··· Extracted text ···

The man behind the Baybayin on the new Peso bills

The Baybayin community is quite excited with the new Peso bills just announced. This isn’t the 1st time Baybayin has been on our money. It’s been on Peso bills in the 1940’s on the Katipunan flag and most recently a microscopic “Pi” on coins. These new bills have an actual word spelled – Pilipino. You can see it partially on the bottom right front of the bills. Too bad it has to be held in the light to be seen.

The moment I saw it, I knew it was one of Paul Morrow‘s fonts. For those that don’t know, Paul is actually not Filipino. He’s a white guy from Canada who knows more about Filipino culture than most Filipinos.

I reached out to him to see how felt about having is work on the new bills. To my surprise, he didn’t even know about it. Here’s his statement:

From what I can see in the photos, it is definitely my “Tagalog Stylized” font, which I created in 1992. I would need to see one of the new bills up close to see if it is my current version or an older one, which has some very minor differences.

Nobody from the Philippine government consulted me about using one of my fonts, but I have always offered them for free on my website, so I can’t complain. It’s definitely in the public domain now. Actually, I feel honoured, even though it was not the government’s intention to honour me.

I assume that whoever designed the bills wanted a modern look and chose this font over my other fonts, which are historical replicas of old typefaces. My website and the information sheet that is part of the font’s download state that my “Tagalog Stylized” font is a modern interpretation of the old baybayin script and is not historically accurate.

26 thoughts on “The man behind the Baybayin on the new Peso bills

  1. there’s also another print at the reverse side of all bills, lower left, which starts with what looks like “ni”. Can anyone make out what it says?

  2. True nobody owns the baybayin just as nobody owns the alphabet. But we are talking about a font design, like “Times New Roman” or “Ariel.” These do have owners and individual creators.

    If the BSP had used one of my other fonts, I could not say with 100% confidence that it was mine because my other fonts are replicas of typefaces that were used in books hundreds of years ago.

··· Source data ···

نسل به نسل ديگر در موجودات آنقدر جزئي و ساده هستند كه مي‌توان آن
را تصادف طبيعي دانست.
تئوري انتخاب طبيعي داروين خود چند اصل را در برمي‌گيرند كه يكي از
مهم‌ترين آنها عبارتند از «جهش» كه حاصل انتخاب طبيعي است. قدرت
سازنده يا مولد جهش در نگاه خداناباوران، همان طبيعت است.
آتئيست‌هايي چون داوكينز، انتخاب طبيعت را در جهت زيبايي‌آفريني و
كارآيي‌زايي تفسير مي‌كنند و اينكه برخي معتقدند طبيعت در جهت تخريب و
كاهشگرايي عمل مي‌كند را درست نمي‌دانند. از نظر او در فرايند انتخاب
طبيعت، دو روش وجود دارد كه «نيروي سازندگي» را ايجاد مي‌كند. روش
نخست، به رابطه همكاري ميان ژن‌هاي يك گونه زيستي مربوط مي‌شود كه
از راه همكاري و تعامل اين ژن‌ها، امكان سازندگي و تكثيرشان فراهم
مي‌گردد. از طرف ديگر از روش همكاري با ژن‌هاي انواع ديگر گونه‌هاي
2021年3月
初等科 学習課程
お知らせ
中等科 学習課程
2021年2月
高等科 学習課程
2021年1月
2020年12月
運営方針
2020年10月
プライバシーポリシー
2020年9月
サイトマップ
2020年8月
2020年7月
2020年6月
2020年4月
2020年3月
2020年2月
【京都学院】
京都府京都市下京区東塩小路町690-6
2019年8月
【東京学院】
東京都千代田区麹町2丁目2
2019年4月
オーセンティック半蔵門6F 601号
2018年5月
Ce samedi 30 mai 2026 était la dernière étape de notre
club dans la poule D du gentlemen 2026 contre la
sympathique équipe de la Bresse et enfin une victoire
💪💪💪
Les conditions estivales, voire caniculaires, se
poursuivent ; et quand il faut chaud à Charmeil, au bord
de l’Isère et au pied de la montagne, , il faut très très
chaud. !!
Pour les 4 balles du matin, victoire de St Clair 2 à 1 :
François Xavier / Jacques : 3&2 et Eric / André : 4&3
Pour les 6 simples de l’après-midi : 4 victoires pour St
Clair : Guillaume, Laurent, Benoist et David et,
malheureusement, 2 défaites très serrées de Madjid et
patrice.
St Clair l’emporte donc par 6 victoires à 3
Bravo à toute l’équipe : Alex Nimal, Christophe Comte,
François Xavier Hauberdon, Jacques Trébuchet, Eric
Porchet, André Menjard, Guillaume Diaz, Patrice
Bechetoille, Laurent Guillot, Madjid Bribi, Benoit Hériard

···
··· Source data ···

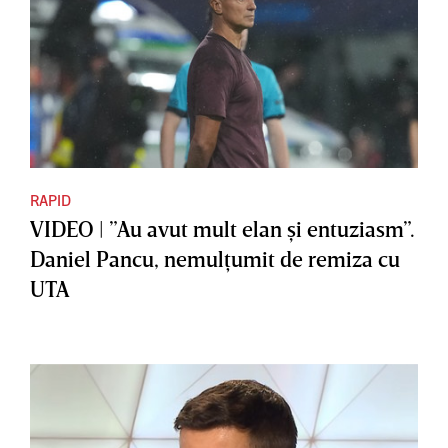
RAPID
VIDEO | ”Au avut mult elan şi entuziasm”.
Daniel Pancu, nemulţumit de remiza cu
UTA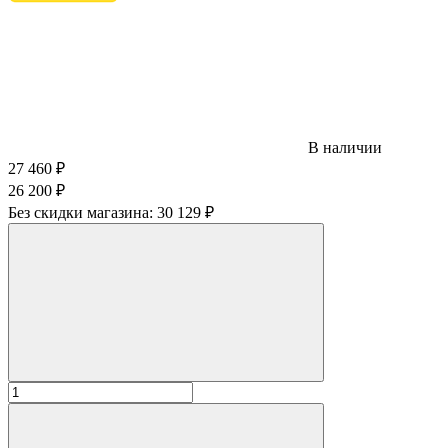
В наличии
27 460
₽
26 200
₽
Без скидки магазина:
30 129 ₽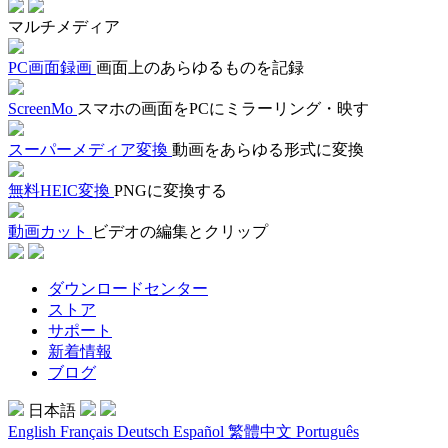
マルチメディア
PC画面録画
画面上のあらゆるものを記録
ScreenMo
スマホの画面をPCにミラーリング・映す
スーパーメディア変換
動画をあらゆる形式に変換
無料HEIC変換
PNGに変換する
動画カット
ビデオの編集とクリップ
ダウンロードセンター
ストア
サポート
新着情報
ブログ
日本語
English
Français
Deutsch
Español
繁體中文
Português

···
··· Source data ···

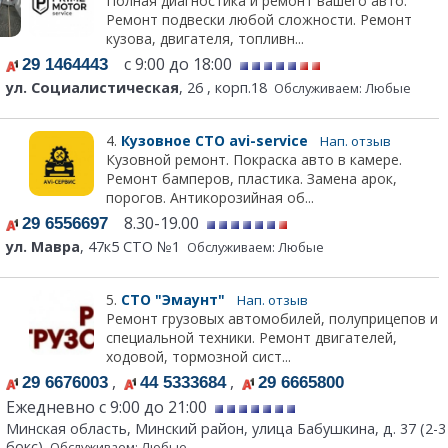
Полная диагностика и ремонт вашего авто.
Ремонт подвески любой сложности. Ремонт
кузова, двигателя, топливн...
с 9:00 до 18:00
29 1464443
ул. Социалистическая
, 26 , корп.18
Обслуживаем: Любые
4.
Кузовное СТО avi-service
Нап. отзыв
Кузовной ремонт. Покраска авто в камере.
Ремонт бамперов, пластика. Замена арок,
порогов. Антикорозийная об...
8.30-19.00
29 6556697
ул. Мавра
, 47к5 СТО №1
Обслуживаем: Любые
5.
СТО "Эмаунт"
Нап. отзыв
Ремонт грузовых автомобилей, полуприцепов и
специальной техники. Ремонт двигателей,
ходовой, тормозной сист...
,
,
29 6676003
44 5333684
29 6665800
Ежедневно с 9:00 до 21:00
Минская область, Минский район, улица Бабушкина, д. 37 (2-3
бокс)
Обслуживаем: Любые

···

## Exercise requirements
1. In the post about the Baybayin font on the new Peso bills, rewrite the part that opens with the words containing "26 thoughts on" and closes with "what it says?", replacing "bills" with "notes".
2. Extend the post about the Baybayin font on the new Peso bills, beginning after its last sentence.
The rows have no connection to the post about the Baybayin font on the new Peso bills.

## Numbered responses
1.
26 thoughts on “The man behind the Baybayin on the new Peso notes

  1. there’s also another print at the reverse side of all notes, lower left, which starts with what looks like “ni”. Can anyone make out what it says?

2.
    In this case though, I am certain it is my design because I made it from scratch. It was based on my own handwriting, which in turn was influenced by the few examples that I was aware of at the time.

    But let me make this clear. I am not complaining and I am not claiming any special rights to the baybayin or even to the font called “Tagalog Stylized.” I’m just saying that it is my design and I’m thrilled to see it on the new Philippine banknotes.

    Thanks for posting the link Christian.

  3. Hi Hammer,

    The baybayin on the back of the bills is part of the same word on the front. It’s just written backwards so that when you look at the front of the bill and hold it up to the light, it shows the complete word “Pilipino” It’s called a “see-through” security feature.

  4. Napakaganda ng labas ng bagong mga pera sa papel natin. here is a slide show of the new peso bill:

    Sayang lang na ang pamagat ng iyong sulat dito ay “the man behind the baybayin” at hindi “the man behind the baybayin FONT.” Ang labas nito ay parang si Ginoong Morrow ay siyang lumikha ng buong baybayin at, que horror! na hangang-hanga pa rin tayong mga Pilipino sa ating mga colonizers at sa mga puti!

    Wala lang sa akin ang mga iba’t ibang mali sa ating bagong pera ( pero masamang-masama para s’kin na ang nakagawa ng font ng baybayin ay hindi Pilipino!

  5. @Makibaka: I think it’s common knowledge to understand that Paul didn’t create Baybayin but he was instrumental in bringing it back. Now that I think about it, I should have sensationalized the title more like “The white Canadian who created the Baybayin on the new bills”. That would’ve got this site more hits.

    Regardless of his color or background, Baybayin today as we know it came from him along with Filam Hector Santos. Paul’s fonts have become the “standard” in Baybayin fonts much like Times New Roman so much that people think your writing it wrong if it doesn’t follow his handwriting.

    His website was one of the 1st to detail the script and has done more for Baybayin than any Filipino at that time. His words are constantly stolen by Filipino teachers who are too lazy to come up with their own.

    I agree that the font on the new bills should have been done by a Filipino but the design team was either too lazy to research for a font created by a Filipino or acknowledges that Paul’s fonts have become the “standard”.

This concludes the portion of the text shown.